Princesses Erin and Daphne are in trouble! An army of evil ninjas have come to steal their stash of boyfriends! Help them fend the endless army off for great justice!

Prince Protect is a “boyfriend-defense” arcade game Daniel made during the summer of 2012. One to two players attempt to keep a set of princes safe from waves of ninjas as long as they can. The initial mechanic is basically a beat-em-up, but players can also strategically place colored barriers around the play area. If a tetromino (or larger) of barriers are placed together, they’ll transform into some item that the player(s) can use to their advantage. The concepts for the gameplay mechanics were borrowed from The Legend of Zelda and Puyo Puyo.

You can also save high scores with names that are rude words.

Screenshots

pp_screen2pp_screen1 pp_screen3

Download

You can download a ZIP file of the game below. Right now it’s only for Windows. Just extract and run.

(download here)

Check it out on GitHub here. It’s open source, and the assets can be re-used non-commercial.

Postmortem

The duration of the project happened over the summer while I was working a co-op at Research in Motion (now known as Blackberry). I’d spend the day working in C/C++, then spend my time developing in C/C++ for the evenings! Talk about madness, right? Regardless, I didn’t find it discouraging or tiring to the point of where I didn’t want to go on. Good work/life balance was key. Being a carefree twentysomething with few responsibilities for the summer really helped with that!

The game was coded in C and SDL almost unintentionally. I was taking a train-ride between cities to meet a friend for Canada’s May long weekend. I started prototyping a silly little blue square that clicked around a board and kept building off of it. Initially work on it was whimsical and organic. As the game began to take form and the summer was waning, I started putting hard requirements and features to get everything done that I wanted. Making a to-do list is key for finishing projects. It lets you know when parts of your game are done and helps you decide when you need to cut things to meet a deadline.

This was the first time I really attempted some degree of software engineering in a personal project, especially in a language like C. Working at Blackberry alongside professionals who were good at this kind of stuff really pushed me to organize my code into modules from the start. It’s not 100% if you look on GitHub, but having the game all in one file or organized like TREPANG would have been incredibly difficult.

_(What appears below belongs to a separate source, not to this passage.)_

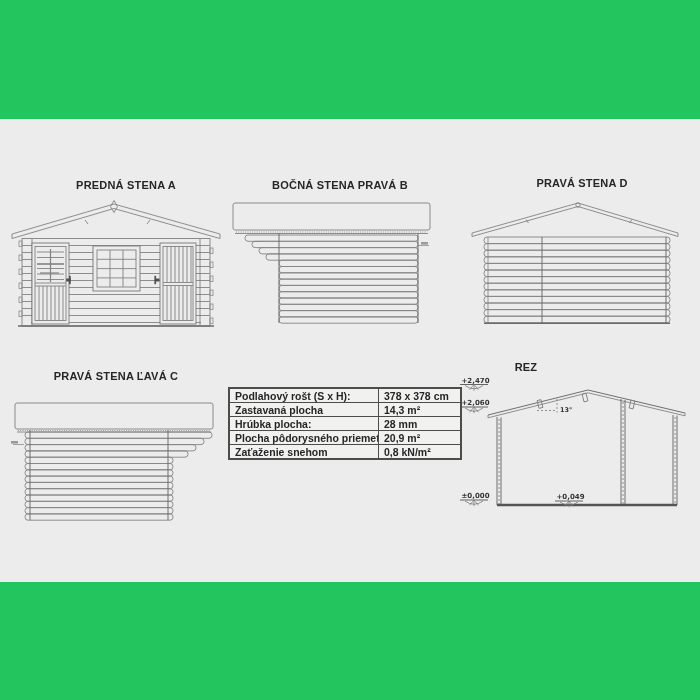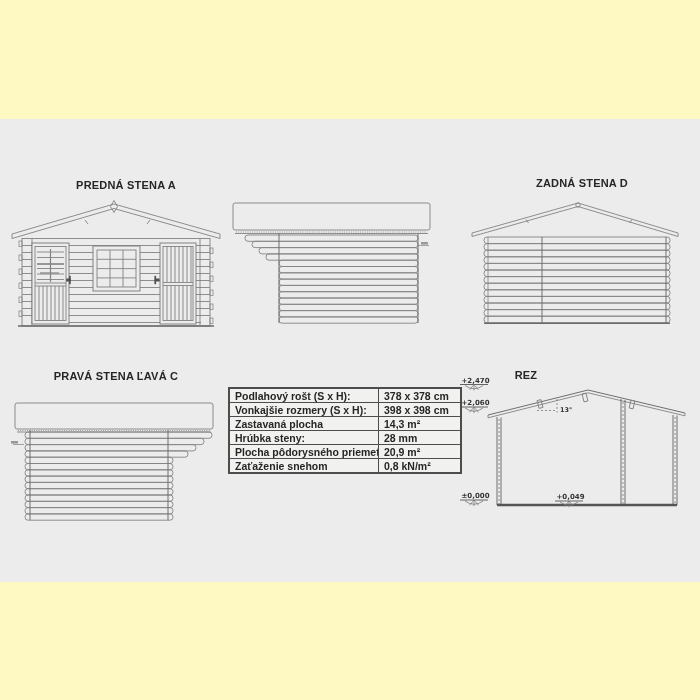"PREDNÁ STENA A" .page { background: #fef9c3 -> #22c55e }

Abstracting the keyboard control code and audio processing from the game logic really made a difference. The methods can sometimes be long, and a little redundant, but the overall complexity of the running code is kept decent by applying this rule:

  • Always program what to do, never how you’re going to do it.

I tried to get a friend to make the sprites at one time, but in the end I produced all the assets myself. I’m not much of a visual artist (sadly!), so the sprites looked a little crappy. Music was done with Autotracker-C and custom instruments. Sound effects were quickly hacked together with SFXR. These audio creation tools have to be some of the most useful things to an aspiring game developer who cannot make music to save his or her life.

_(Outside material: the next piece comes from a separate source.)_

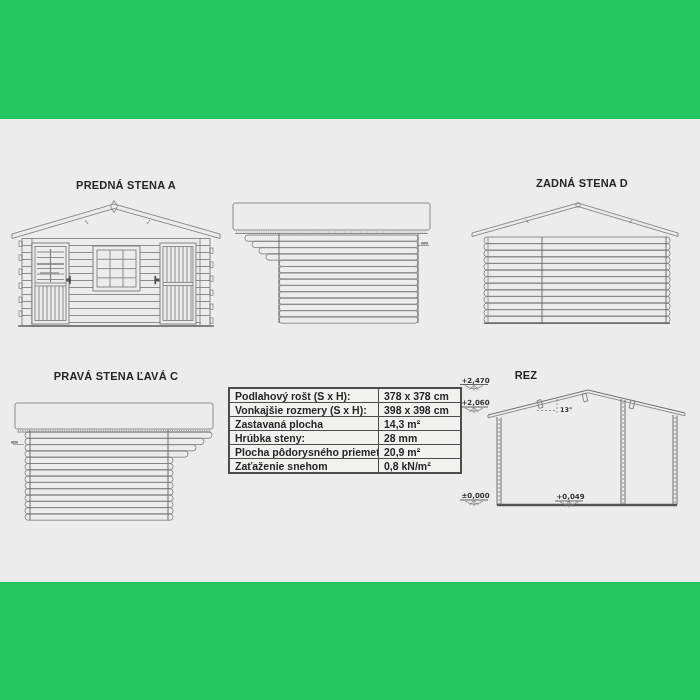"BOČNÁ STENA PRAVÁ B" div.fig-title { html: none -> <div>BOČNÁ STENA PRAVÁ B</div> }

Derek Yu calls his company Mossmouth, because his favorite part of the game is putting the “moss” on. I think what he means is the polish and tweaks that one adds towards the end of the development cycle. Adding detail for Prince Protect was a lot of fun too and had a lot of impact towards the feel of the game. Specs of blood flying around, or black curtain wipes on opening/closing the game made it feel more complete. It’s funny telling yourself while working “wait, this actually kind of looks like a damn video game!”

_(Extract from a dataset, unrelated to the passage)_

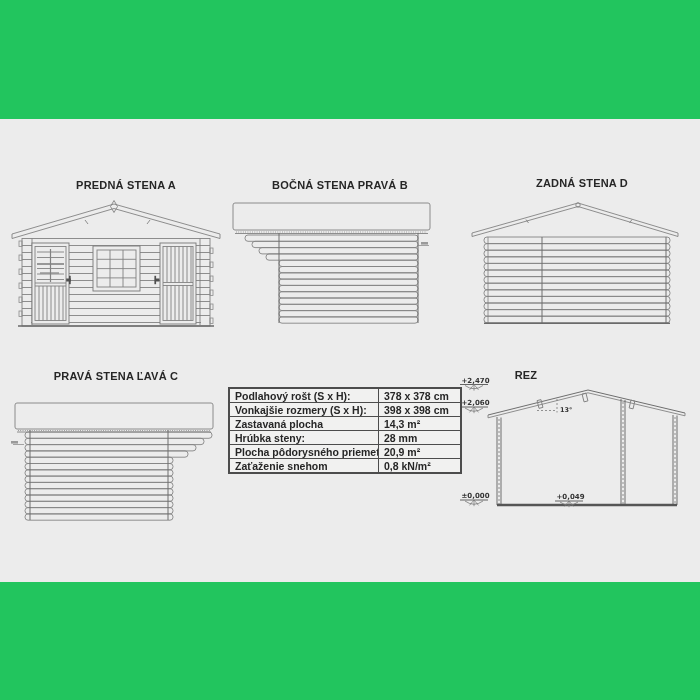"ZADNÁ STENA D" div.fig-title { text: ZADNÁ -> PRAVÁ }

I’m not driven to work on Prince Protect further, as it was mostly a product of my lifestyle while on co-op. If I found myself developing it for another month, I’d do some surgery to the code (and title screen UI!) and make a decent tutorial. The player doesn’t really understand what to do when they start a session for the first time, nor what keys to press. My time budget and goals had me sacrifice accessibility to make the game feel “complete” in my eyes.

Regardless, finishing a project and being happy (enough!) with the end really boosted my professional confidence. I showed it off at a table for the gamedev club at school in the fall with some gamepads. A few people took the time to play it and some even had fun! Seeing them smile or giggle at the silly action still feels satisfying today.